Westminster Symphonic Choir, Joe Miller, director

Chorus

Chorus

Recognized as one of the world’s leading choral ensembles, the Westminster Symphonic Choir is composed of students at Westminster Choir College of Rider University in Princeton, New Jersey. It has recorded and performed with major orchestras under many internationally acclaimed conductors for the past 82 years, and the choir has sung more than 400 performances with the New York Philharmonic alone. The ensemble’s 2016–17 season includes Beethoven’s Symphony No. 9 with the New York Philharmonic conducted by Alan Gilbert; Mozart’s C-minor Mass and Ravel’s Daphnis et Chloé with The Philadelphia Orchestra, conducted by Yannick Nézet-Séguin; and Britten’s War Requiem with The Philadelphia Orchestra conducted by Charles Dutoit. Recent seasons have included performances of Bernstein’s Mass with The Philadelphia Orchestra and Yannick Nézet-Séguin; Villa-Lobos’s Choros No. 10 with the Simón Bolívar Symphony Orchestra of Venezuela and Gustavo Dudamel; and Christopher Rouse’s Requiem with the New York Philharmonic and Alan Gilbert at Carnegie Hall.

Westminster Choir College is a division of Rider University’s Westminster College of the Arts, which has campuses in Princeton and Lawrenceville, New Jersey. A professional college of music with a unique choral emphasis, Westminster prepares students for careers in teaching, sacred music, and performance.
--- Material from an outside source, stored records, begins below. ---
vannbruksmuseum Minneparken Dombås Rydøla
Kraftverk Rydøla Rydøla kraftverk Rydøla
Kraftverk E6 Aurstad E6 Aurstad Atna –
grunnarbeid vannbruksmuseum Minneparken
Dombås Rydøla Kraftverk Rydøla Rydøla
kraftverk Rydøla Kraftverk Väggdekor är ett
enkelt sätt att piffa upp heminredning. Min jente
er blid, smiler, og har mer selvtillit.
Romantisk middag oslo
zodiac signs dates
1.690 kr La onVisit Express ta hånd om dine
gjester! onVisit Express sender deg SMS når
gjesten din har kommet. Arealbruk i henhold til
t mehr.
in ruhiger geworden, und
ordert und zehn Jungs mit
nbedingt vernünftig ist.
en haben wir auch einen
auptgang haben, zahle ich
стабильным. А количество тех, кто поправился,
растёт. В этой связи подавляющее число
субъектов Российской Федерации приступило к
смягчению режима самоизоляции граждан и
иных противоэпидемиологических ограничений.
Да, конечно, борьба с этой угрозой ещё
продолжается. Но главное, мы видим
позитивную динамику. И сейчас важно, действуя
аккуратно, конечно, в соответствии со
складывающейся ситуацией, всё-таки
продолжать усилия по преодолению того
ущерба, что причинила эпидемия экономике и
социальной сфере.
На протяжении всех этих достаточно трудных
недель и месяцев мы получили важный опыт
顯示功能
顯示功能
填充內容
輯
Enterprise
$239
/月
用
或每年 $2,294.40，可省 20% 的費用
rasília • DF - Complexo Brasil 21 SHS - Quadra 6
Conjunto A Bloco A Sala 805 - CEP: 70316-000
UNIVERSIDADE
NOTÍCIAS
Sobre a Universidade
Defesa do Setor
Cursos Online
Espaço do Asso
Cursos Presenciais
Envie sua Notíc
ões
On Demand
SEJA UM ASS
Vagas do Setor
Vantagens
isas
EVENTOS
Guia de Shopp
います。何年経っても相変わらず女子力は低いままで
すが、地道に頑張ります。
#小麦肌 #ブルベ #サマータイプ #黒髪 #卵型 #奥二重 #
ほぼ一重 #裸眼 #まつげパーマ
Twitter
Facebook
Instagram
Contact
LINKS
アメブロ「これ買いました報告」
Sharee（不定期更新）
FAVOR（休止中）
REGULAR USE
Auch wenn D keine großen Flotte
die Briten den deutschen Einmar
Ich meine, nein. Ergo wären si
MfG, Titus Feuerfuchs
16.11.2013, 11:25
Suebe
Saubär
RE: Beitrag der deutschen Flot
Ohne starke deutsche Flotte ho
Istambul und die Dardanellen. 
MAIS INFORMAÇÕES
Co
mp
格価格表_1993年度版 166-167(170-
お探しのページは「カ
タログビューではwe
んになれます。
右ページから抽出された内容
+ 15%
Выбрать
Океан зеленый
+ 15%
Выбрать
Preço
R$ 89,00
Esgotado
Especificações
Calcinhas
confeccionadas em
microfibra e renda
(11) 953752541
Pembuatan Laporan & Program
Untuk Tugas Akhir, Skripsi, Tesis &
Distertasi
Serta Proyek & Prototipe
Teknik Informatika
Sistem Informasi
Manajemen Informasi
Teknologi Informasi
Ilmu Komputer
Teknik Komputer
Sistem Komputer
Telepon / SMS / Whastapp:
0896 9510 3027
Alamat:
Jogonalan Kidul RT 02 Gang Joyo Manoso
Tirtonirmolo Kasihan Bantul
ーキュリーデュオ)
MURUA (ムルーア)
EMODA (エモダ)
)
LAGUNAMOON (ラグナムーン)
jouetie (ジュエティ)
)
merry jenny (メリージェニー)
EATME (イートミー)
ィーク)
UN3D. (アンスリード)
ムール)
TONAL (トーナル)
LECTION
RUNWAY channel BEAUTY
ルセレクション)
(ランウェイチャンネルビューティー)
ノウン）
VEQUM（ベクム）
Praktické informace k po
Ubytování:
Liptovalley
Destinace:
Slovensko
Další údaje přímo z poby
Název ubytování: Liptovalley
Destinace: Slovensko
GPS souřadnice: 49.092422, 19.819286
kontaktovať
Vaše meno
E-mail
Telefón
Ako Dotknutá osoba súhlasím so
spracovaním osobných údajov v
Joe Miller is conductor of two of America’s most renowned choral ensembles: the Westminster Choir and the Westminster Symphonic Choir. He is also director of choral activities at Westminster Choir College of Rider University. He is also artistic director for choral activities for the Spoleto Festival USA and director of the Philadelphia Symphonic Choir. Mr. Miller’s 2016–17 season with the Westminster Choir includes a concert tour of the southern U.S., several national radio broadcasts, the ensemble’s annual residency at Spoleto Festival USA, and performances at the World Symposium on Choral Music in Barcelona. As conductor of the Westminster Symphonic Choir, Mr. Miller has collaborated with some of the world’s leading orchestras and conductors, earning him critical praise. Joe Miller is also founder and conductor of the Westminster Summer Choral Festival Chamber Choir, a program that offers professional-level choral and vocal artists the opportunity to explore challenging works for one week each summer on the Westminster campus in Princeton.